- **Complete the following**:
1. From the passage on the Newgate Calendar, copy verbatim the part that opens with the words containing "A new, distinct, publication" and closes with "into prose accounts.".
2. According to the passage on the Newgate Calendar, which two lawyers published the collected edition of 1824?
3. Write what comes next in the passage on the Newgate Calendar, picking up after its final sentence.

- **Passage given**:
'''

During the 18th century there was a thriving trade in the publication of criminal biographies. In 1714 Alexander Smith published A History of the Most Noted Highwaymen, which was intended to serve as a warning to readers to avoid leading a vicious and licentious life, in order that he, or she, would not end up on the scaffold like to criminal they were reading about. Similar publications followed, such as Charles Johnson’s Lives of the Most Remarkable Criminals (1735). Standalone biographies of criminals were also released, such as The History of the Remarkable Life of John Sheppard (1724), whilst novelists such as Henry Fielding (1707-1754) wrote novels such as The Life of Mr. Jonathan Wild, the Great (1743). Also published during the 17th and 18th centuries were a number of ‘Last Dying Speeches’ broadsides which told of the life, trial and execution of a prisoner before he or she was hanged. The fascination with the lives of criminals mirrored Georgian society’s anxieties over the perceived increase in crime.
Many of these stories and ‘Last Dying Speeches’ were compiled in 1773 and published under the title of The Newgate Calendar; or, the Malefactors Bloody Register – named after London’s notorious prison: Newgate Gaol. It was a moralistic work, evident by the verse which appeared underneath the frontispiece showing a mother handing a copy of the book to her son, whilst pointing to a gibbet outside the window:
The anxious Mother with a Parents Care,
Presents our Labours to her future Heir
“The Wise, the Brave, the temperate and the Just,
Who love their neighbour, and in God who trust
Safe through the Dang’rous paths of Life may Steer,
Nor dread those Evils we exhibit Here”.
The Bible, Foxe’s Book of Martyrs, and The Newgate Calendar, were the books that were most likely to be found in the middle-class Georgian home. A further collected edition was published in 1824 by two lawyers, Andrew Knapp and William Baldwin, under the title of The New Newgate Calendar, and re-issued again in 1826. The moralising theme was present again in these works.
A new, distinct, publication appeared again in 1863: The New Newgate Calendar. This was different to the other Calendars which had come before. The 1863 version was a penny dreadful, published in weekly parts and sold, as the name suggests, for a penny. The accounts of crime in the penny dreadful version of The New Newgate Calendar expanded and revised many of the former accounts of the lives of criminals which had been published in previous Calendars (which were very “legal” in tone) by turning them into prose accounts.
Images were also important in penny dreadfuls; in effect they were the prototypes of the American comic book. Scenes of the most sensational and sexual type were included for publication – torture scenes, nudity, and flagellation – with special editions colourised to appeal more to younger readers. It was their lurid content and images which sparked a moral panic amongst middle-class press commentators, and prosecutors were ever ready to ask juvenile offenders whether they had read penny dreadfuls, and if these publications had spurred them to commit crime. The prosecutors usually got the answers that they wanted; these pieces of ‘pernicious trash’ were partly responsible, they thought, for the rise in juvenile offending.

'''

- **Dataset extract**:

'''

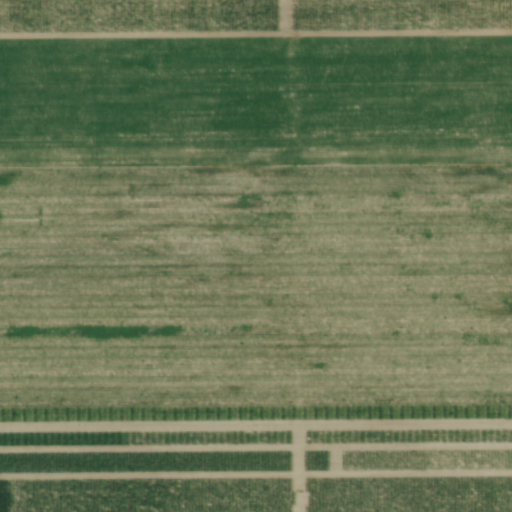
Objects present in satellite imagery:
building: (184, 511)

'''

- **Final answers**:
1.
A new, distinct, publication appeared again in 1863: The New Newgate Calendar. This was different to the other Calendars which had come before. The 1863 version was a penny dreadful, published in weekly parts and sold, as the name suggests, for a penny. The accounts of crime in the penny dreadful version of The New Newgate Calendar expanded and revised many of the former accounts of the lives of criminals which had been published in previous Calendars (which were very “legal” in tone) by turning them into prose accounts.

2. Andrew Knapp and William Baldwin.

3.
I have not undertaken a study of every single penny dreadful that was published during the Victorian era, but judging by the content in The New Newgate Calendar, the authorities’ fear of their content seems a little misplaced. Like its 18th-century forebear, The New Newgate Calendar was highly moralistic in tone, being highly critical of both the crime and the criminal, as was the case in its reporting of ‘The Railway Train Tragedy’ in the August 6th 1864 issue:
Certainly, of all the crimes committed within the last few years…none equals in horror the dreadful and mysterious assassination of the unfortunate Thomas Briggs, who, leaving his home well in health and with little thought of his near approach to death, was foully murdered in a railway carriage. Truly, “in the midst of life we are in death.” This is certainly one of the most daring an atrocious crimes ever perpetrated in this country.
There were other continuities with the 18th-century version of the Calendar, such as the insistence on telling the tale of the criminal from birth, early life, descent into crime, and death. The narratives in the 18th century were structured in such a way in order to illustrate that anyone, regardless of social status, could become a criminal. This is why the tales of aristocrats who committed crimes were told in the same manner as those from lower down the social scale; it was sin, and not social class, which determined whether a person became a criminal. All someone had to do to become a criminal in the 18th century was to succumb to temptation; this might start with a petty offence of thieving of apples from an orchard, which then, because sin was viewed as “addictive and progressive” in the 18th century (according to Andrea McKenzie), they were led on to bolder offences; much like our thinking regarding the use of drugs today (as in one “weak” drug leads a person onto “harder” drugs).
This aspect of continuity with the 18th century conceptualisation of the causes of crime makes The New Newgate Calendar penny dreadful unique among other types of crime literature. This is because by the mid-Victorian period the causes of crime had begun to be ascribed to social class rather than original sin. Reformers such as Henry Mayhew spoke of a “criminal class” which existed beneath respectable society and was responsible for the major part of crime.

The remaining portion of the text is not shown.